Alice thought of his safety. And she suggested that they might as well go into the shop. As they entered, she noted that there was a fire and the same preparations for tea he had made the day before.

He took her jacket, made her comfortable, prepared the tea and served her. Alice, with a sense of relief that was like happiness, leaned back in her chair and watched him admiringly. She had never known a man to be so deft, and gazing at his hands she noticed that, though the skin was hard and rough and they must have done the work of a labourer, they were the long, sensitive, slender hands of the sculptor or musician—probably the latter. And suddenly her lips puckered in an involuntary smile.

“What pleases you, if I may ask?” he said wonderingly. He himself was very serious,—sad, almost. There was no hint now of the whimsicality that made him so young—nor of the youthful impulsiveness with which he had met her to-day.

Alice looked into his eyes ingenuously. “I wouldn’t dare tell anyone else of the thought that came to me and made me smile,” she declared. “They would mob me, I am quite sure. You see everyone in this village—or everyone I happen to know—is simply mad about Reuben Cartwright. Honestly, I believe they consider him perfect—incapable of doing anything that’s not exactly the right thing. And I have heard so much raving about him that I believe I am catching the madness, or whatever you call it. Just now as you were handling the cups so skilfully it came suddenly to me that your hands were like Reuben’s—and mind you, I never saw the boy!”

He did not smile. He only looked at her curiously. Then he sat down opposite her.

“It wouldn’t be strange if they were alike,” he said quietly. “It’s odd, but you have led up to the explanation I was about to make. I feel, Miss Lorraine, that I owe it to you to tell you who I really am. You trusted me without a shred of evidence of my integrity, and you granted my wish for secrecy. I ought to have told you, anyhow. But having lost my temper and made shockingly uncivil remarks to you, I cannot do otherwise. The reason I fired up when you were ready to believe ill—the worst—of Dick Cartwright is the same reason that Reuben Cartwright’s hands and mine may look alike, though I trust his aren’t so calloused and generally bunged up.
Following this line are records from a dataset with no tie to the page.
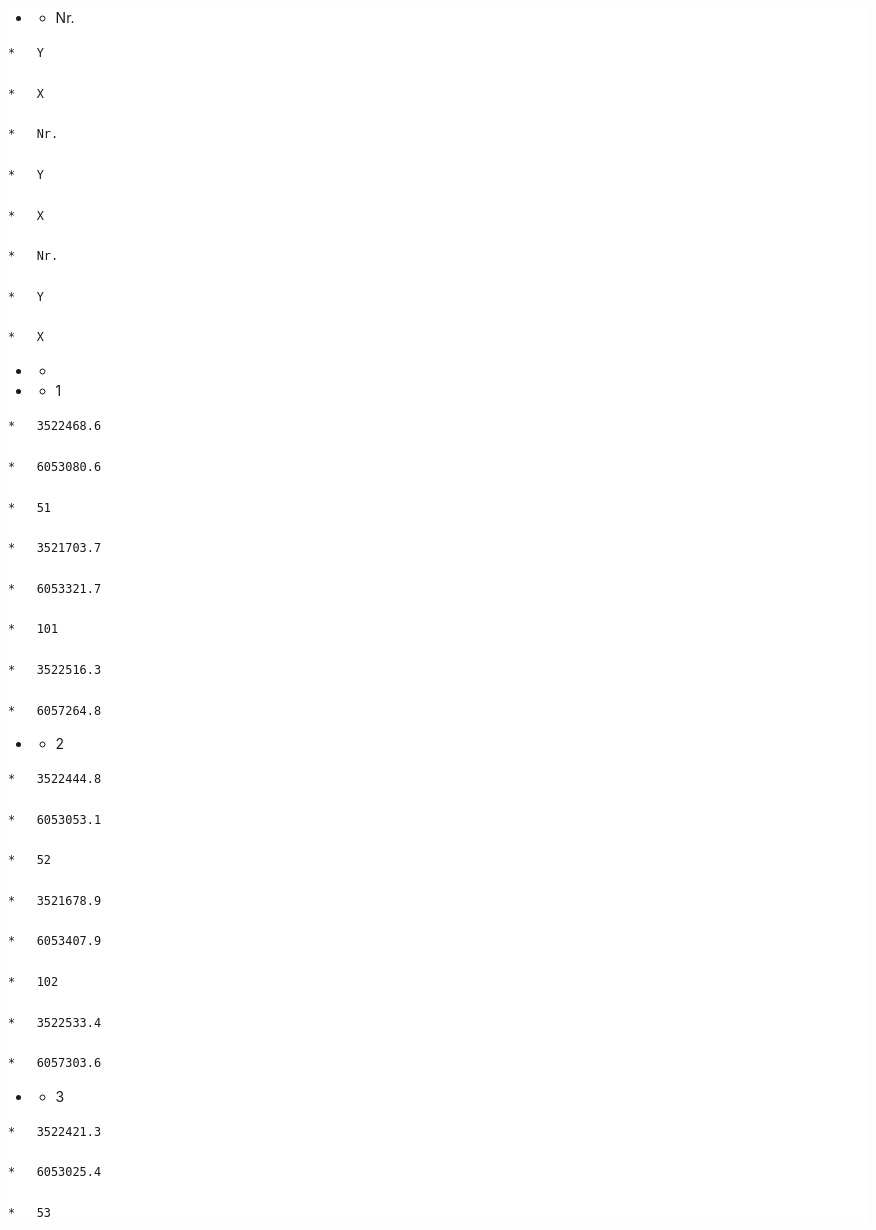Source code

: *    *   Nr.

    *   Y

    *   X

    *   Nr.

    *   Y

    *   X

    *   Nr.

    *   Y

    *   X


*    *

*    *   1

    *   3522468.6

    *   6053080.6

    *   51

    *   3521703.7

    *   6053321.7

    *   101

    *   3522516.3

    *   6057264.8


*    *   2

    *   3522444.8

    *   6053053.1

    *   52

    *   3521678.9

    *   6053407.9

    *   102

    *   3522533.4

    *   6057303.6


*    *   3

    *   3522421.3

    *   6053025.4

    *   53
I am Reuben Cartwright’s father.”

It wasn’t, of course, the same shock to Alice Lorraine the announcement would have been to one who had known Richard Cartwright or his son Reuben. But the girl paled.
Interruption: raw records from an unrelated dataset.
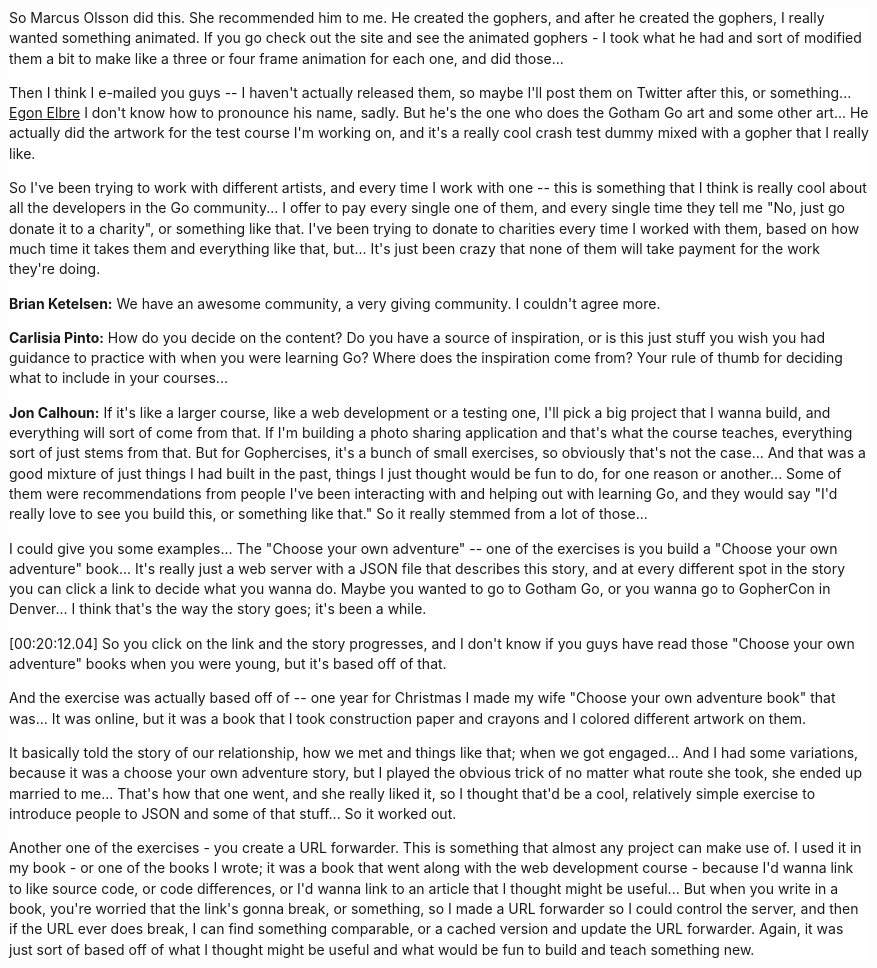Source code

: So Marcus Olsson did this. She recommended him to me. He created the gophers, and after he created the gophers, I really wanted something animated. If you go check out the site and see the animated gophers - I took what he had and sort of modified them a bit to make like a three or four frame animation for each one, and did those...

Then I think I e-mailed you guys -- I haven't actually released them, so maybe I'll post them on Twitter after this, or something... [Egon Elbre](https://twitter.com/egonelbre) I don't know how to pronounce his name, sadly. But he's the one who does the Gotham Go art and some other art... He actually did the artwork for the test course I'm working on, and it's a really cool crash test dummy mixed with a gopher that I really like.

So I've been trying to work with different artists, and every time I work with one -- this is something that I think is really cool about all the developers in the Go community... I offer to pay every single one of them, and every single time they tell me "No, just go donate it to a charity", or something like that.
I've been trying to donate to charities every time I worked with them, based on how much time it takes them and everything like that, but... It's just been crazy that none of them will take payment for the work they're doing.

**Brian Ketelsen:** We have an awesome community, a very giving community. I couldn't agree more.

**Carlisia Pinto:** How do you decide on the content? Do you have a source of inspiration, or is this just stuff you wish you had guidance to practice with when you were learning Go? Where does the inspiration come from? Your rule of thumb for deciding what to include in your courses...

**Jon Calhoun:** If it's like a larger course, like a web development or a testing one, I'll pick a big project that I wanna build, and everything will sort of come from that. If I'm building a photo sharing application and that's what the course teaches, everything sort of just stems from that. But for Gophercises, it's a bunch of small exercises, so obviously that's not the case... And that was a good mixture of just things I had built in the past, things I just thought would be fun to do, for one reason or another... Some of them were recommendations from people I've been interacting with and helping out with learning Go, and they would say "I'd really love to see you build this, or something like that." So it really stemmed from a lot of those...

I could give you some examples... The "Choose your own adventure" -- one of the exercises is you build a "Choose your own adventure" book... It's really just a web server with a JSON file that describes this story, and at every different spot in the story you can click a link to decide what you wanna do. Maybe you wanted to go to Gotham Go, or you wanna go to GopherCon in Denver... I think that's the way the story goes; it's been a while.

\[00:20:12.04\] So you click on the link and the story progresses, and I don't know if you guys have read those "Choose your own adventure" books when you were young, but it's based off of that.

And the exercise was actually based off of -- one year for Christmas I made my wife "Choose your own adventure book" that was... It was online, but it was a book that I took construction paper and crayons and I colored different artwork on them.

It basically told the story of our relationship, how we met and things like that; when we got engaged... And I had some variations, because it was a choose your own adventure story, but I played the obvious trick of no matter what route she took, she ended up married to me... That's how that one went, and she really liked it, so I thought that'd be a cool, relatively simple exercise to introduce people to JSON and some of that stuff... So it worked out.

Another one of the exercises - you create a URL forwarder. This is something that almost any project can make use of. I used it in my book - or one of the books I wrote; it was a book that went along with the web development course - because I'd wanna link to like source code, or code differences, or I'd wanna link to an article that I thought might be useful... But when you write in a book, you're worried that the link's gonna break, or something, so I made a URL forwarder so I could control the server, and then if the URL ever does break, I can find something comparable, or a cached version and update the URL forwarder. Again, it was just sort of based off of what I thought might be useful and what would be fun to build and teach something new.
“But I thought he was dead—you, I mean,” she said so naively that he smiled.

“I may be lean and lank, but I am a right husky ghost for all that,” he said. Then he grew serious. “You were right in thinking so. I wanted everyone to believe me dead, and now I feel the same, except for you. It wasn’t only because I wouldn’t seem so rude if you understood that I wanted you to know, Miss Lorraine; but you seemed to think I was such a bad lot that I wanted you to know the truth. Not that I wasn’t a bad lot, you know, only I wasn’t quite such a scoundrel as you apparently think. Do you mind telling me just what impression Mr. Langley gave you of me? I believe under the circumstances you have the right to speak freely.”

Alice complied briefly. Cartwright wiped his brow more than once.